• [DATA SHOWN]:

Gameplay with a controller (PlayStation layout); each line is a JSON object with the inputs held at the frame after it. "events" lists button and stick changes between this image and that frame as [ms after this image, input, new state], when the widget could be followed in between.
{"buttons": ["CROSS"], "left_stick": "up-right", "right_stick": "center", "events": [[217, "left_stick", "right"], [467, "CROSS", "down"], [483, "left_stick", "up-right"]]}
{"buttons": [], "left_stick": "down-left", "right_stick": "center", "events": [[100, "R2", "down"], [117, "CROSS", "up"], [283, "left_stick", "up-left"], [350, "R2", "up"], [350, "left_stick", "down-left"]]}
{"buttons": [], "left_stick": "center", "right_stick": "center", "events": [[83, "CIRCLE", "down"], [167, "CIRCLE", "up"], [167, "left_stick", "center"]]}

• [EXERCISE INSTRUCTIONS]: Look through the material and find each line that includes "CROSS", then copy it.

• [OUTPUT BELOW]:
{"buttons": ["CROSS"], "left_stick": "up-right", "right_stick": "center", "events": [[217, "left_stick", "right"], [467, "CROSS", "down"], [483, "left_stick", "up-right"]]}
{"buttons": [], "left_stick": "down-left", "right_stick": "center", "events": [[100, "R2", "down"], [117, "CROSS", "up"], [283, "left_stick", "up-left"], [350, "R2", "up"], [350, "left_stick", "down-left"]]}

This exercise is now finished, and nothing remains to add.